Les politiques publiques peuvent conditionner leurs aides et marchés publics à :
- des engagements sur les salaires, les conditions de travail, la formation ;
- des objectifs de stabilisation des contrats et de réduction de la sous-traitance en cascade.
4. Articuler transition écologique et politique industrielle
Une transition qui se contente d’importer massivement des technologies vertes produites ailleurs crée des emplois… mais surtout à l’étranger. Pour que la transition porte l’emploi en France, il faut la penser comme un projet industriel et territorial : positionnement sur certaines chaînes de valeur, soutien à la relocalisation de productions clés, alliances européennes, etc.
Et le citoyen là-dedans ? Sobriété, consommation et emploi
Dernier angle souvent négligé : celui de la consommation.

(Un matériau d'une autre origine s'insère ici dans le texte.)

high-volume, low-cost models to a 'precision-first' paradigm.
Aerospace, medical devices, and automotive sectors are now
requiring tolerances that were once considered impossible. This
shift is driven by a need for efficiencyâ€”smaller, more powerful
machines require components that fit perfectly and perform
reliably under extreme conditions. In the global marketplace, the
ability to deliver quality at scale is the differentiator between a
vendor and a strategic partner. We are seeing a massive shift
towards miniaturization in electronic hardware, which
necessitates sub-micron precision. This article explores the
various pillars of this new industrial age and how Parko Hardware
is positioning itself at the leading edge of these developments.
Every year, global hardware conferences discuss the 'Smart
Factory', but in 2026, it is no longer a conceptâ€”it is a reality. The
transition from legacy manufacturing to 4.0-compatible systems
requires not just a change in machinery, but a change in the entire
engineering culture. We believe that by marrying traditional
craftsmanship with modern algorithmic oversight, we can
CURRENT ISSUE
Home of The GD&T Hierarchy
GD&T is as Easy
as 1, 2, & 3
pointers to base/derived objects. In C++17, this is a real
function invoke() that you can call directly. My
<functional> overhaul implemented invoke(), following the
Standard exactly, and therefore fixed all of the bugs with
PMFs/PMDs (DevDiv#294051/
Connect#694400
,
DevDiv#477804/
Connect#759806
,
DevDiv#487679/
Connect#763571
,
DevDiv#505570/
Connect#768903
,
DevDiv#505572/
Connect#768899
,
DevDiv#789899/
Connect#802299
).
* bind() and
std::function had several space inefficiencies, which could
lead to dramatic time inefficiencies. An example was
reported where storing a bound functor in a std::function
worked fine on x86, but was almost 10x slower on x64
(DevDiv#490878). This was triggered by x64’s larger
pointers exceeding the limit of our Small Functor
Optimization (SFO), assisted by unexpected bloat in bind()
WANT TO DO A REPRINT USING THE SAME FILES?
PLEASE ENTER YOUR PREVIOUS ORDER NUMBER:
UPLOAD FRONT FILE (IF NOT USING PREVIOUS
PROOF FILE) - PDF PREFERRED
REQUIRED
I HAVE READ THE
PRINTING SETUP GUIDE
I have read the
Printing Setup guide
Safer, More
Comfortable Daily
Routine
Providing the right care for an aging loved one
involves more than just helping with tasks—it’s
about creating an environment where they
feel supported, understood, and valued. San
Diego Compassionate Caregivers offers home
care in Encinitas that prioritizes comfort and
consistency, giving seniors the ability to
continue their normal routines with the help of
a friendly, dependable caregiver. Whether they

La transition écologique implique non seulement de produire autrement, mais aussi de consommer moins et différemment. Cela interroge directement l’emploi dans certains services centrés sur la surconsommation.

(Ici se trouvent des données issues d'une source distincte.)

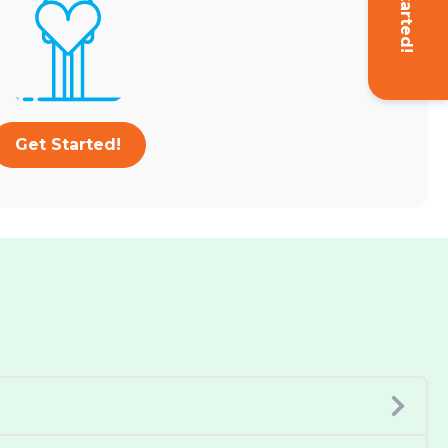
Get Started!
Get Started!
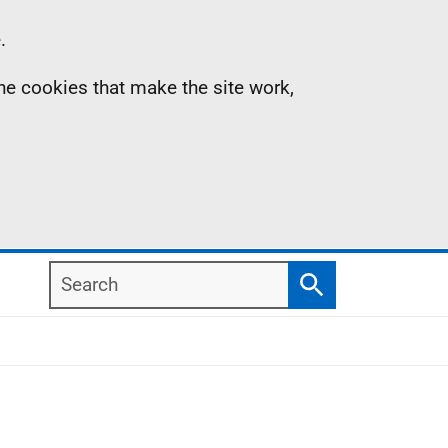
.
the cookies that make the site work,
Search
Search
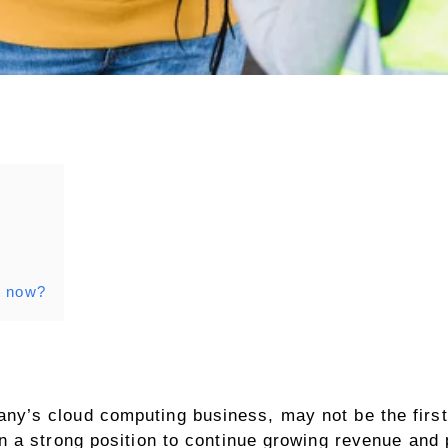
t now?
’s cloud computing business, may not be the first 
 a strong position to continue growing revenue and p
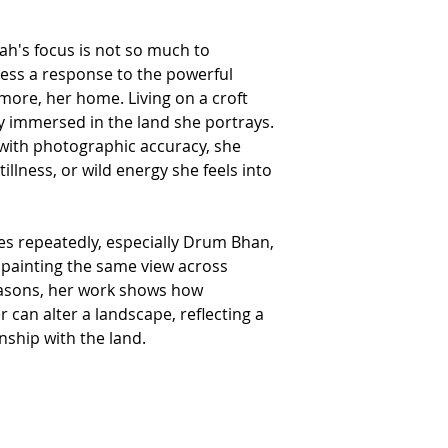
RETURNS AND REFUNDS
We hope you are delig
ah's focus is not so much to
reason you are not enti
provided items are r
ress a response to the powerful
wrapped in the origin
smore, her home. Living on a croft
your order.
Please ensure that the
y immersed in the land she portrays.
the value of the artwo
with photographic accuracy, she
If you do wish to retu
details.
tillness, or wild energy she feels into
Please note commissi
from the refund polic
We are unable to accep
returned goods.
es repeatedly, especially Drum Bhan,
If the goods are not r
us for the cost.
y painting the same view across
Please note that the c
easons, her work shows how
In the interests of fr
by the same method b
 can alter a landscape, reflecting a
receipt of the return.
nship with the land.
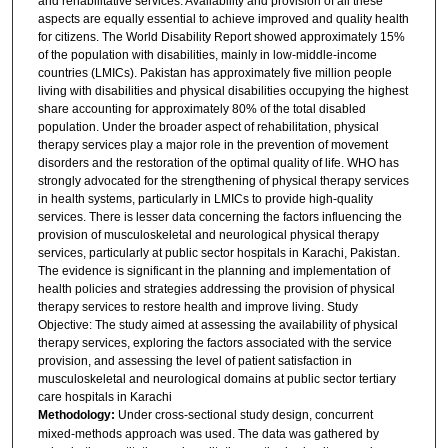
and rehabilitative services. Availability and provision of all these
aspects are equally essential to achieve improved and quality health
for citizens. The World Disability Report showed approximately 15%
of the population with disabilities, mainly in low-middle-income
countries (LMICs). Pakistan has approximately five million people
living with disabilities and physical disabilities occupying the highest
share accounting for approximately 80% of the total disabled
population. Under the broader aspect of rehabilitation, physical
therapy services play a major role in the prevention of movement
disorders and the restoration of the optimal quality of life. WHO has
strongly advocated for the strengthening of physical therapy services
in health systems, particularly in LMICs to provide high-quality
services. There is lesser data concerning the factors influencing the
provision of musculoskeletal and neurological physical therapy
services, particularly at public sector hospitals in Karachi, Pakistan.
The evidence is significant in the planning and implementation of
health policies and strategies addressing the provision of physical
therapy services to restore health and improve living. Study
Objective: The study aimed at assessing the availability of physical
therapy services, exploring the factors associated with the service
provision, and assessing the level of patient satisfaction in
musculoskeletal and neurological domains at public sector tertiary
care hospitals in Karachi
Methodology:
Under cross-sectional study design, concurrent
mixed-methods approach was used. The data was gathered by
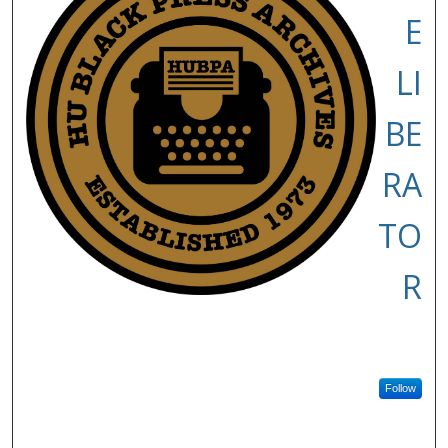
E
LI
BE
RA
TO
R
Follow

Moins de voitures individuelles, moins de vols en avion, moins de produits jetables : ce sont des secteurs qui, mécaniquement, devront se transformer ou se contracter. À l’inverse, la réparation, la location, le réemploi, les services de proximité, les transports collectifs locaux peuvent prendre le relais.

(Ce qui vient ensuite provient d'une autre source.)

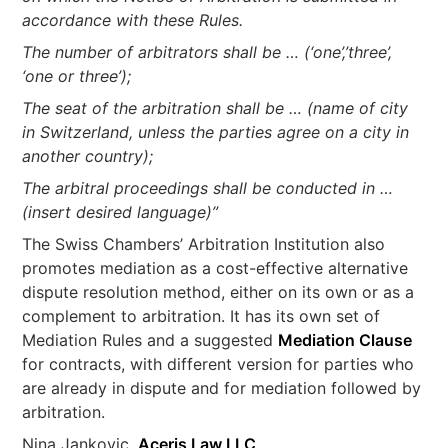
accordance with these Rules.
The number of arbitrators shall be … (‘one’,’three’,
‘one or three’);
The seat of the arbitration shall be … (name of city
in Switzerland, unless the parties agree on a city in
another country);
The arbitral proceedings shall be conducted in …
(insert desired language)”
The Swiss Chambers’ Arbitration Institution also
promotes mediation as a cost-effective alternative
dispute resolution method, either on its own or as a
complement to arbitration. It has its own set of
Mediation Rules and a suggested
Mediation Clause
for contracts, with different version for parties who
are already in dispute and for mediation followed by
arbitration.
Nina Jankovic,
Aceris Law LLC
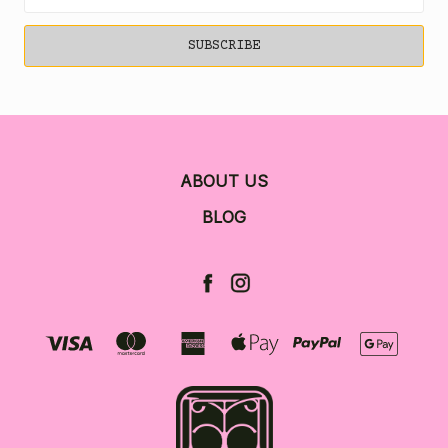
Address
ABOUT US
BLOG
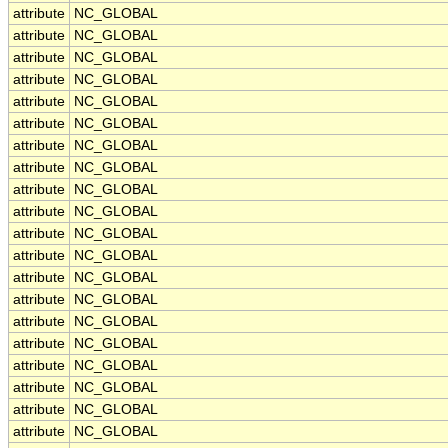
attribute
NC_GLOBAL
attribute
NC_GLOBAL
attribute
NC_GLOBAL
attribute
NC_GLOBAL
attribute
NC_GLOBAL
attribute
NC_GLOBAL
attribute
NC_GLOBAL
attribute
NC_GLOBAL
attribute
NC_GLOBAL
attribute
NC_GLOBAL
attribute
NC_GLOBAL
attribute
NC_GLOBAL
attribute
NC_GLOBAL
attribute
NC_GLOBAL
attribute
NC_GLOBAL
attribute
NC_GLOBAL
attribute
NC_GLOBAL
attribute
NC_GLOBAL
attribute
NC_GLOBAL
attribute
NC_GLOBAL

Dans quelle mesure la « sobriété » sera-t-elle créatrice nette d’emplois ? Tout dépendra de l’usage de la richesse dégagée. Si les gains liés à une consommation plus sobre sont captés par une petite minorité, l’effet macroéconomique sur l’emploi sera limité. S’ils sont réinvestis massivement dans les services publics, la rénovation, les infrastructures, la formation, l’impact peut être bien plus important.
Alors, plus d’emplois ou moins d’emplois ?
À l’échelle mondiale comme à l’échelle française, les scénarios sérieux convergent : la transition écologique a le potentiel de créer plus d’emplois qu’elle n’en détruit dans l’industrie, les services et l’agriculture.
Mais ce potentiel n’est pas une loi naturelle. C’est une hypothèse conditionnelle, qui repose sur des choix très concrets :
- choix d’investissement (rénovation, transports, énergies, agriculture) ;
- choix de politique industrielle (produire ici ou importer) ;
- choix de politique sociale (formation, protection, qualité de l’emploi) ;
- choix de consommation (sobriété subie ou organisée, et avec quel partage des efforts).
Au fond, la vraie question n’est peut-être pas : « La transition va-t-elle créer plus d’emplois qu’elle n’en détruit ? » mais plutôt : « Allons-nous nous donner les moyens qu’elle le fasse, sans sacrifier ceux qui sont en première ligne ? »
Car si l’on sait déjà, chiffres à l’appui, que l’inaction climatique serait, elle, destructrice d’emplois et de richesses à une échelle bien plus grande, le choix n’est plus entre transition ou statu quo. Il est entre une transition organisée, négociée, anticipée… et une transition subie, brutale, où les perdants d’aujourd’hui ne seront pas forcément les gagnants de demain.
La suite dépend moins des modèles économiques que de la façon dont nous articulerons climat, emploi et justice sociale. Autrement dit, de la manière dont nous déciderons, collectivement, de travailler et de produire au XXIe siècle.